Graduate Calculating Bivariate Normal Probabilities

[showzen]

Hello good people of PF, I came across this problem today.

Problem Statement
Given bivariate normal distribution $X,Y \sim N(\mu_x=\mu_y=0, \sigma_x=\sigma_y=1, \rho=0.5)$,

determine $P(0 < X+Y < 6)$.

My Approach
I reason that
$$ P(0 < X+Y < 6) = P(-X < Y < 6-X)$$
$$ = \int_{-\infty}^{\infty} \int_{-x}^{6-x} f(x,y) dy dx$$
where $f(x,y)$ is the bivariate normal density with parameters above.
I could not solve this problem analytically, but numerically I get an answer of 0.499734.

Discussion
First, I would like to know if my reasoning is correct?
Second, is there a better method for this type of calculation? I am especially interested in any analytic solutions.

 

[StoneTemplePython]

I didn't see you explicitly use $\rho$ in here or what $f(x,y)$ is or how you did this numerically, though the answer looks about right...

Second, is there a better method for this type of calculation? I am especially interested in any analytic solutions.

Yes. In terms of streamlining the problem, a single 1-D random variable is easier to work with than a 2-D joint random variable, so consider $Z:=(X+Y)$

The fact is you should be able to easily calculate the mean, and variance of $Z$ and (not so easily) confirm that this is a normal random variable. $Z$ has zero mean but is normal so $Pr(Z \leq 0) = \frac{1}{2}$, and you now want to (i) estimate or bound the tail -- in particular find probability that $Pr(Z \geq 6)$ then (ii) add it to $\frac{1}{2}$ and (iii) then find the complement.

=======

▶ EXERCISE INSTRUCTIONS:
1. Retype the stretch of the bivariate normal thread from "determine $P(0 <" through "with parameters above." word for word.
2. Extend the forum thread on bivariate normal probabilities, picking up right after its final sentence.
The data that comes next is separate from the bivariate normal thread.

Stored data entries:

=======

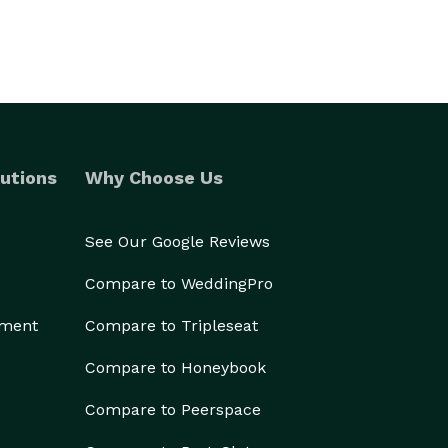
utions
Why Choose Us
See Our Google Reviews
Compare to WeddingPro
ement
Compare to Tripleseat
Compare to Honeybook
Compare to Peerspace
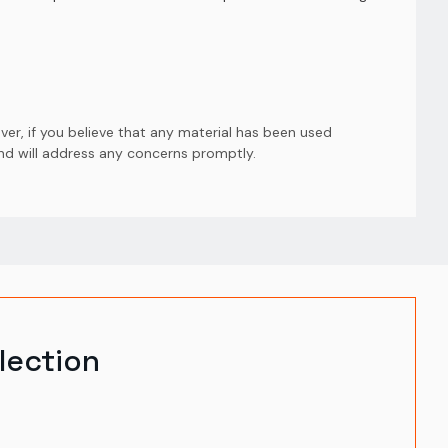
er, if you believe that any material has been used
and will address any concerns promptly.
lection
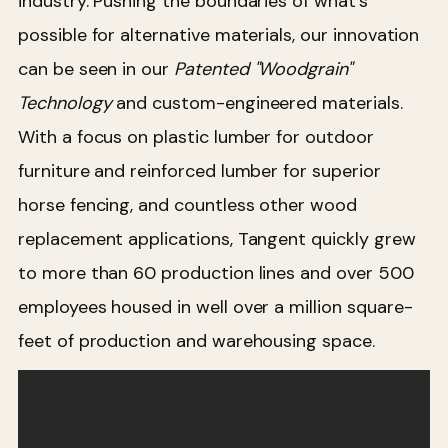
industry. Pushing the boundaries of what's
possible for alternative materials, our innovation
can be seen in our
Patented
"Woodgrain
"
Technology
and custom-engineered materials.
With a focus on plastic lumber for outdoor
furniture and reinforced lumber for superior
horse fencing, and countless other wood
replacement applications, Tangent quickly grew
to more than 60 production lines and over 500
employees housed in well over a million square-
feet of production and warehousing space.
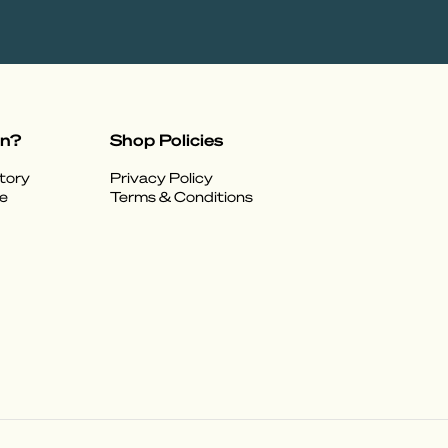
on?
Shop Policies
tory
Privacy Policy
e
Terms & Conditions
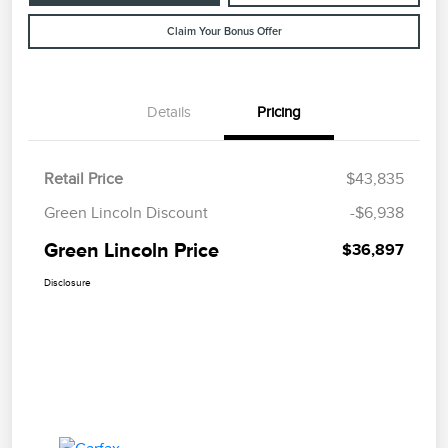
Claim Your Bonus Offer
Details
Pricing
Retail Price
$43,835
Green Lincoln Discount
-$6,938
Green Lincoln Price
$36,897
Disclosure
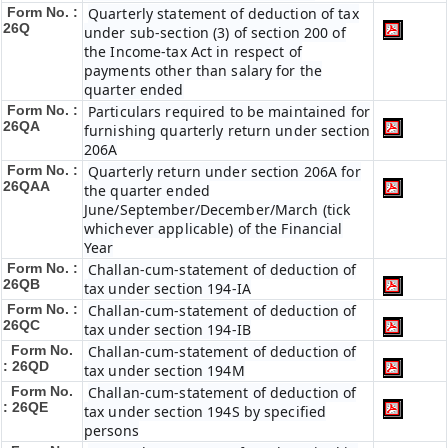
Form No. :
Quarterly statement of deduction of tax
26Q
under sub-section (3) of section 200 of
the Income-tax Act in respect of
payments other than salary for the
quarter ended
Form No. :
Particulars required to be maintained for
26QA
furnishing quarterly return under section
206A
Form No. :
Quarterly return under section 206A for
26QAA
the quarter ended
June/September/December/March (tick
whichever applicable) of the Financial
Year
Form No. :
Challan-cum-statement of deduction of
26QB
tax under section 194-IA
Form No. :
Challan-cum-statement of deduction of
26QC
tax under section 194-IB
Form No.
Challan-cum-statement of deduction of
: 26QD
tax under section 194M
Form No.
Challan-cum-statement of deduction of
: 26QE
tax under section 194S by specified
persons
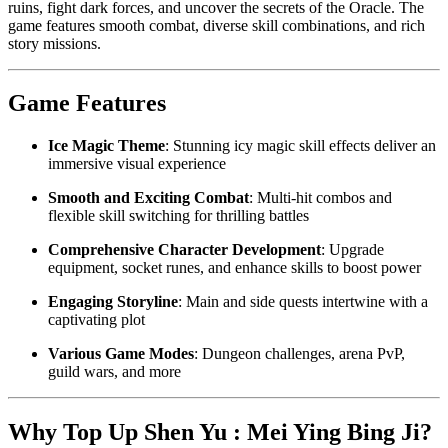
ruins, fight dark forces, and uncover the secrets of the Oracle. The
game features smooth combat, diverse skill combinations, and rich
story missions.
Game Features
Ice Magic Theme
: Stunning icy magic skill effects deliver an
immersive visual experience
Smooth and Exciting Combat
: Multi-hit combos and
flexible skill switching for thrilling battles
Comprehensive Character Development
: Upgrade
equipment, socket runes, and enhance skills to boost power
Engaging Storyline
: Main and side quests intertwine with a
captivating plot
Various Game Modes
: Dungeon challenges, arena PvP,
guild wars, and more
Why Top Up Shen Yu : Mei Ying Bing Ji?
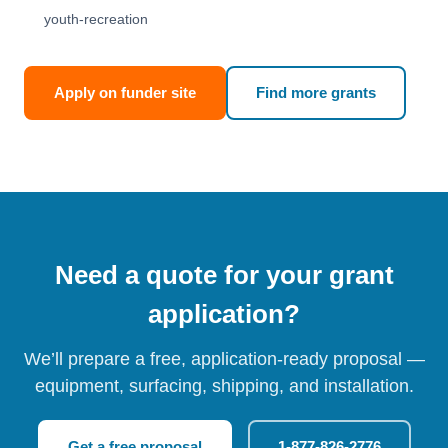
youth-recreation
Apply on funder site
Find more grants
Need a quote for your grant
application?
We’ll prepare a free, application-ready proposal —
equipment, surfacing, shipping, and installation.
Get a free proposal
1-877-826-2776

=======

▶ EXPECTED RESPONSES:
1.
determine $P(0 < X+Y < 6)$.

My Approach
I reason that
$$ P(0 < X+Y < 6) = P(-X < Y < 6-X)$$
$$ = \int_{-\infty}^{\infty} \int_{-x}^{6-x} f(x,y) dy dx$$
where $f(x,y)$ is the bivariate normal density with parameters above.

2.
For (i), as a hint I'd suggest dividing both $Z$ and $6$ by the standard deviation of $Z$ as standard normal random variables are easiest to work with... you could look the result up in a table but I'll flag that this is a rare event probability i.e. it is pretty far out on the distribution of $Z$ so there are numerous analytical upper and lower bounds that may be used here to show that the associated probability is quite small. You're generally not going to find analytically useful integrals of Gaussians, so look to estimate and bound if you don't want to go a numeric route.

edit: using these analytic bounds, I can get

$0.499715 \lt P(0 < X+Y < 6) \lt 0.499736$

the bound on the left side is easy to derive, the one on the right is unfortunately rather difficult, though an internet search will of course find numerous bounds to choose from.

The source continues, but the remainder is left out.